Innovation to protect seabirds wins award

Dunedin fisherman and special innovation award winner Gavin Heineman with his boat Echo in Careys...
Dunedin fisherman and special innovation award winner Gavin Heineman with his boat Echo in Careys Bay yesterday. PHOTO: STEPHEN JAQUIERY

A commercial fisherman from Dunedin was recognised at an awards ceremony in Wellington last night for his innovation designed to protect seabirds.

Gavin Heineman declined an all-expenses-paid trip to collect his award at the Seabird Smart Awards because he was too busy fishing.

The awards recognise commercial and recreational fishers committed to looking after New Zealand seabirds.

The award winners were announced by Conservation Minister Maggie Barry at Te Papa.
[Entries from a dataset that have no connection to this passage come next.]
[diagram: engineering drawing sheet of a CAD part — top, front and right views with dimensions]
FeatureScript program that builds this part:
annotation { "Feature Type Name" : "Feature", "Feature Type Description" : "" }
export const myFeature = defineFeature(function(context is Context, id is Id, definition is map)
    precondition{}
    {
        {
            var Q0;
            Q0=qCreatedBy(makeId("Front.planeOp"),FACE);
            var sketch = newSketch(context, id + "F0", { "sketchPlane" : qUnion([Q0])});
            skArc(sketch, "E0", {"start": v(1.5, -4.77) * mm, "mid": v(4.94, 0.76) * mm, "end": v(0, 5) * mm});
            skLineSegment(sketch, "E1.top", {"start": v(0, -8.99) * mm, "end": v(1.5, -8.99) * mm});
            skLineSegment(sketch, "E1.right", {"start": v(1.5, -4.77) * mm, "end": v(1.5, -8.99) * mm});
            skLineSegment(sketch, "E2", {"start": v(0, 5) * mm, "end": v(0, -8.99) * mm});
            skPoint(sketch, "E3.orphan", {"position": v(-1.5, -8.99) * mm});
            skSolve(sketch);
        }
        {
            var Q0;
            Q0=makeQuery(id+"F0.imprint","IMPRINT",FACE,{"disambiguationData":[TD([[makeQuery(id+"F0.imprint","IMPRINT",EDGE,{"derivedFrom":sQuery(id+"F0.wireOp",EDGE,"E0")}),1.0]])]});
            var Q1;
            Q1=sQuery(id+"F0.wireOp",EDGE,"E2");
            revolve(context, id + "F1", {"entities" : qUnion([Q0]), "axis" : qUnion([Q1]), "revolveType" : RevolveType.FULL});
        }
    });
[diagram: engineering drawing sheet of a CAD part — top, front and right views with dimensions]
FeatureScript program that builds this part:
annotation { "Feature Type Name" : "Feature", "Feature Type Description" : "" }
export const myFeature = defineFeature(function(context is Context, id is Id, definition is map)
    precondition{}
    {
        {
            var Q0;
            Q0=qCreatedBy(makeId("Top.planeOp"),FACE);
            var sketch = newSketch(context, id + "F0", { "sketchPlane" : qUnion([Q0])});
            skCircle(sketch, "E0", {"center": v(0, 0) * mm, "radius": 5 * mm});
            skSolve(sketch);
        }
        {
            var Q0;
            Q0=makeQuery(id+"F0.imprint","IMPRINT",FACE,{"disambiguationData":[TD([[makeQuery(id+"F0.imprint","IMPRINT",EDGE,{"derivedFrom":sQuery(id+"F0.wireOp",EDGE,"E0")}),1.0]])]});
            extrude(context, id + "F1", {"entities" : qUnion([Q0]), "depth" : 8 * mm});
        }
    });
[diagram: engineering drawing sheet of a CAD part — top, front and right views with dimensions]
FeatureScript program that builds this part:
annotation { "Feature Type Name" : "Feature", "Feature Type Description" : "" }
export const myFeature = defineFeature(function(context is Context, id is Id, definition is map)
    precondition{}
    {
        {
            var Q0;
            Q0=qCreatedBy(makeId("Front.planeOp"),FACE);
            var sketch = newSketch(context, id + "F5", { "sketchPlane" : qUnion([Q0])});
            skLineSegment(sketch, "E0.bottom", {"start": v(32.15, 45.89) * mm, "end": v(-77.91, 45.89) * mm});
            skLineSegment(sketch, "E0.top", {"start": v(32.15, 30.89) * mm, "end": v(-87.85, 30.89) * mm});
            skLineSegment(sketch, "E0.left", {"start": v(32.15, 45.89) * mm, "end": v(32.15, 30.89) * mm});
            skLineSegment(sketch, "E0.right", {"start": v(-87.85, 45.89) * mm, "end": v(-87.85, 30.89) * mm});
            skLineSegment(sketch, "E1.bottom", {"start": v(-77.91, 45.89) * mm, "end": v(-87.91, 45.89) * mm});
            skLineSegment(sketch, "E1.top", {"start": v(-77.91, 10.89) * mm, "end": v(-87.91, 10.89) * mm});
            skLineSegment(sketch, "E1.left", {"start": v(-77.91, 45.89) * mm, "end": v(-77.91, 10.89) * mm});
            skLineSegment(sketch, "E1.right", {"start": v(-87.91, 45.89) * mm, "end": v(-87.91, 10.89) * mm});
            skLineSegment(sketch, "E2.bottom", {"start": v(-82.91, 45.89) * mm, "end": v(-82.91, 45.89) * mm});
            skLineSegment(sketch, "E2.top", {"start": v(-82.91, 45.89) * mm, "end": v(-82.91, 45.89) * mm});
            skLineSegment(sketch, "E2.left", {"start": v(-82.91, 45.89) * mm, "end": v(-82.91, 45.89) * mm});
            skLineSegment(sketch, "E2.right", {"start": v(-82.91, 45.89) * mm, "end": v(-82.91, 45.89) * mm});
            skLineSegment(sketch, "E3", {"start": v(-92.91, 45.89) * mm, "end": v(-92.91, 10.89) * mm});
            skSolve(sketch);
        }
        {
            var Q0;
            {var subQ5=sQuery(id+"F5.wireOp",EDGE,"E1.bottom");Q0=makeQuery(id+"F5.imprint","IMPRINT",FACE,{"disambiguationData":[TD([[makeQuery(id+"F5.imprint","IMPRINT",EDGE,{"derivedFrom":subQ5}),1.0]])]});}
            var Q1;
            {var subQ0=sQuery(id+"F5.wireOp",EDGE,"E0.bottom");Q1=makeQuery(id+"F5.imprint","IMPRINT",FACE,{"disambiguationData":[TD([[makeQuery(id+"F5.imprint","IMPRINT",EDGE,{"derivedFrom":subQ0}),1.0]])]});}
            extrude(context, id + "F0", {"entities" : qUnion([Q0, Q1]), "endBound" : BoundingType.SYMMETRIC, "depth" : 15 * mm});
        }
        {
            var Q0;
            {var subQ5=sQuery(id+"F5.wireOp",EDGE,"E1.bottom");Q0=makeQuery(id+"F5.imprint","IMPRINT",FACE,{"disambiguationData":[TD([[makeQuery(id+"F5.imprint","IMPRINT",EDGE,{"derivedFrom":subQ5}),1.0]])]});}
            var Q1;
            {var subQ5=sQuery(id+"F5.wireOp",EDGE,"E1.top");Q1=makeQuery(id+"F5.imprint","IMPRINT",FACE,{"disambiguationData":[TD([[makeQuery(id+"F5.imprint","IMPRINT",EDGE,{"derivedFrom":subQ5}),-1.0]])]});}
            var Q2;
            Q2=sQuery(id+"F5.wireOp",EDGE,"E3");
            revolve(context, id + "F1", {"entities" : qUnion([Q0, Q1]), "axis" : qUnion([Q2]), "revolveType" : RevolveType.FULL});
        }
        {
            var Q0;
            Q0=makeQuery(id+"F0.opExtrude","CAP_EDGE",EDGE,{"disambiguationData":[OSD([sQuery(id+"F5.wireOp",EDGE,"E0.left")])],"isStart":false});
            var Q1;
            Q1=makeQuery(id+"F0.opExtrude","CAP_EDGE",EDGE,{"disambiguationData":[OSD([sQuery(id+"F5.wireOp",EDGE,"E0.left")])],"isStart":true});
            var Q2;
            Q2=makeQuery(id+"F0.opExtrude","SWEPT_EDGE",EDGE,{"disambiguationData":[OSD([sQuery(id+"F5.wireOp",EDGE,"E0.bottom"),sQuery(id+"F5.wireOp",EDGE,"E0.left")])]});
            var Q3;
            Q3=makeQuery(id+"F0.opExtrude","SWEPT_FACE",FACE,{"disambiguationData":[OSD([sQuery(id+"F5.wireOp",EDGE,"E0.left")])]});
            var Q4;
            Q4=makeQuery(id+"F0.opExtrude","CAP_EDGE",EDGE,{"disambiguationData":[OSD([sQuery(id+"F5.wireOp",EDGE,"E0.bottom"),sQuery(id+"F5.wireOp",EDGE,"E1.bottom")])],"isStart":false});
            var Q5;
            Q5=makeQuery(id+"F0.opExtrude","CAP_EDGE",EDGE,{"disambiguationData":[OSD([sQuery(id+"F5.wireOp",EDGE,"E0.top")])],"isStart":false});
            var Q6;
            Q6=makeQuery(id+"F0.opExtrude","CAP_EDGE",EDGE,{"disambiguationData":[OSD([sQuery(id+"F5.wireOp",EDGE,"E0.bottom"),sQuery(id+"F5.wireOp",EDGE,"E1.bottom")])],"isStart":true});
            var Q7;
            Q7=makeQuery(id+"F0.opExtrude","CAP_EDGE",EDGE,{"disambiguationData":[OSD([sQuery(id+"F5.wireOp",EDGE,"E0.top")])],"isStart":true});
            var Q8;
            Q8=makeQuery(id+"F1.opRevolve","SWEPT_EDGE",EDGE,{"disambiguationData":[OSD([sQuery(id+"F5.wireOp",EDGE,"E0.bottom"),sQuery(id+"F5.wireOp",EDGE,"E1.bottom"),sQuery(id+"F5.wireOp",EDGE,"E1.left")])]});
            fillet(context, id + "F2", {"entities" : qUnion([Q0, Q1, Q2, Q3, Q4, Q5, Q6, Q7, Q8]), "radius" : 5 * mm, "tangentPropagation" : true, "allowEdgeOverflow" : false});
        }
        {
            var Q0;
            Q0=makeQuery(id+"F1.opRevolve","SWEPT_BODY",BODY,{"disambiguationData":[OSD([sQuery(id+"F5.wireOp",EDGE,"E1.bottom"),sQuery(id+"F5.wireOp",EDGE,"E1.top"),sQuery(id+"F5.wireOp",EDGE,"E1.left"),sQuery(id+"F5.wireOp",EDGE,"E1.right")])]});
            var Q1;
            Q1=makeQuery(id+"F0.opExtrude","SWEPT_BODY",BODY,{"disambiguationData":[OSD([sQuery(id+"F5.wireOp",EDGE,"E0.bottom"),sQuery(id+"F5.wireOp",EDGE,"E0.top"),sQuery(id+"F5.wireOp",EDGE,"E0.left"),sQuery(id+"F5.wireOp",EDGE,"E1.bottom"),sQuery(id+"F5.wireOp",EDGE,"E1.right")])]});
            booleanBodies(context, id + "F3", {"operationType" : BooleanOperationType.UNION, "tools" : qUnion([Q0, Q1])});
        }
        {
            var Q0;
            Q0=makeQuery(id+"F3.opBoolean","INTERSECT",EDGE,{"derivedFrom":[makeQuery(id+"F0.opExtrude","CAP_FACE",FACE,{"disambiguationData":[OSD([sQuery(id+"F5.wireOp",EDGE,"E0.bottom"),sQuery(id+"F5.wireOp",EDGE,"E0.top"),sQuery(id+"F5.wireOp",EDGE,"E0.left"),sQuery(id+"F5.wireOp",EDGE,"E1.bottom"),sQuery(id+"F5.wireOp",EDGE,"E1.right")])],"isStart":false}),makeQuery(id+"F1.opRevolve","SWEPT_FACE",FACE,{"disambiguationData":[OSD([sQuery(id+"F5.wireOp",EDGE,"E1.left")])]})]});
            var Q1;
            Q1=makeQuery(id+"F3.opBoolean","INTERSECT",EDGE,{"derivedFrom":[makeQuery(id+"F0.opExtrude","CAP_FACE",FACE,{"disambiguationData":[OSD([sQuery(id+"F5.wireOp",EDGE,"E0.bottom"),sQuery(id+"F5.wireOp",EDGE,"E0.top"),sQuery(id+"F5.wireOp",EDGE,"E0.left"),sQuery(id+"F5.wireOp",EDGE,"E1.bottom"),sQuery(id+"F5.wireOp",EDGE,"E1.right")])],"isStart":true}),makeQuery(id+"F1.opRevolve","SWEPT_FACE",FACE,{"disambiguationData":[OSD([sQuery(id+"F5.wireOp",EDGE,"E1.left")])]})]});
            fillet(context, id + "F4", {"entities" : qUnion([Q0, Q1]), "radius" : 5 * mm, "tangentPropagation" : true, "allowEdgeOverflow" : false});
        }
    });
The special innovation award was given to Mr Heineman for re-engineering the fishing deck on his 13.7m vessel Echo to include an aluminium chute for the crew to discard the guts and heads of fish.

The design ensures the heads and guts are released in an area of sea away from the trawl cables.

"It keeps the birds out of the danger zone.''

Cables were hard for birds to see and they could injure themselves if they struck them.

From left: Ate Heineman, Gavin Heineman and Carol Scott on Echo with the underside of the tilted...
From left: Ate Heineman, Gavin Heineman and Carol Scott on Echo with the underside of the tilted sorting tray showing. PHOTO: SUPPLIED
When the guts and heads were thrown over the side, the birds sensed "dinner is coming'' and "rush in'' to the danger zone.

"When they get really hungry, they put themselves in danger.''

The chute design was always "evolving'' and the idea for a curtain across the chute exit had been proposed to try to fool birds waiting at the back of the boat by disguising the presence and direction of the guts and heads.

Southern Seabird Solutions Trust chairman Bill Mansfield said New Zealand was the "seabird capital of the world''.

"As the breeding ground for a third of the world's seabird species, we have an international responsibility to ensure their long-term survival.''

The awards, held every two years, are run by the trust.

Altair Fishing Ltd, of Nelson, won an award for measures to protect seabirds across its fleet of tuna vessels on the West Coast.

They included using bird-scaring lines, setting fishing lines at night, adding weights to make bait sink quickly and dying bait to make it less visible to birds.